In 1713, Ridpath wrote Some Thoughts concerning the Peace, and the Thanksgiving appointed by authority to be observed for it; and certain observations on the address of the Highlanders to Queen Anne, which he complained was signed only by ten, four of whom were Catholics, called forth The Honourable Chieftains of the Highland Clans vindicated from the false Aspersions and scurrilous Reflections thrown upon them by Ridpath, the scandalous and justly condemned Libeller, Edinburgh, 1713. In 1714, he published a book called Parliamentary Right maintained, or the Hanover Succession justified, in answer to Hilkiah Bedford's Hereditary Right to the Crown of England asserted. His letters to the English minister at The Hague give an account of the difficulties in getting this work circulated (Stowe MSS.). Copies were sent by various ships to different ports in England; but many were lost or thrown overboard by the captains, or were returned because no one dared receive them. He had political correspondence with persons in Scotland, and in April he wrote The New Project examined, or the Design of the Faction to deprive the Hanover Family of the power to name Lord Justices anatomised, but it is doubtful whether this pamphlet was printed.

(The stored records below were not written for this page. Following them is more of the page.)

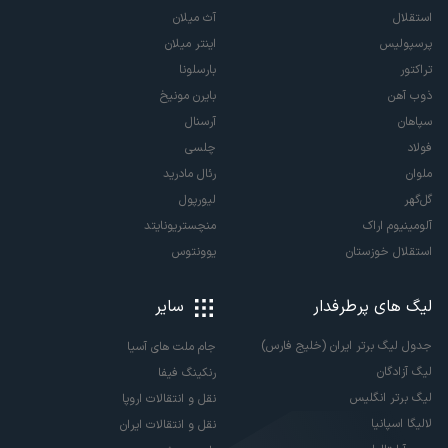
استقلال
آث میلان
پرسپولیس
اینتر میلان
تراکتور
بارسلونا
ذوب آهن
بایرن مونیخ
سپاهان
آرسنال
فولاد
چلسی
ملوان
رئال مادرید
گل‌گهر
لیورپول
آلومینیوم اراک
منچستریونایتد
استقلال خوزستان
یوونتوس
لیگ های پرطرفدار
سایر
جدول لیگ برتر ایران (خلیج فارس)
جام ملت های آسیا
لیگ آزادگان
رنکینگ فیفا
لیگ برتر انگلیس
نقل و انتقالات اروپا
لالیگا اسپانیا
نقل و انتقالات ایران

In 1717 he was giving Wodrow advice in the preparation of the History of the Sufferings of the Church of Scotland, and was himself proposing to write a continuation of George Buchanan's Scotch History. In 1719, when he was living in Greville Street, Holborn, he published An Appeal to the Word of God for the Trinity in Unity. Alexander Pope wrote (Dunciad, i. 208):

To Dulness Ridpath is as dear as Mist.

According to Wodrow, the dedication to the Lower House of Convocation, prefixed to the collected edition of the Independent Whig, 1721, is by Ridpath. It is an attack on the unscriptural claims of the clergy, who are charged with teaching the need of giving endowments rather than plain morality and religion.

==Publications==
- Shorthand yet Shorter (1st edn, 1687).
- Discourse upon the Union of Scotland and England … by a Lover of his Country (1702).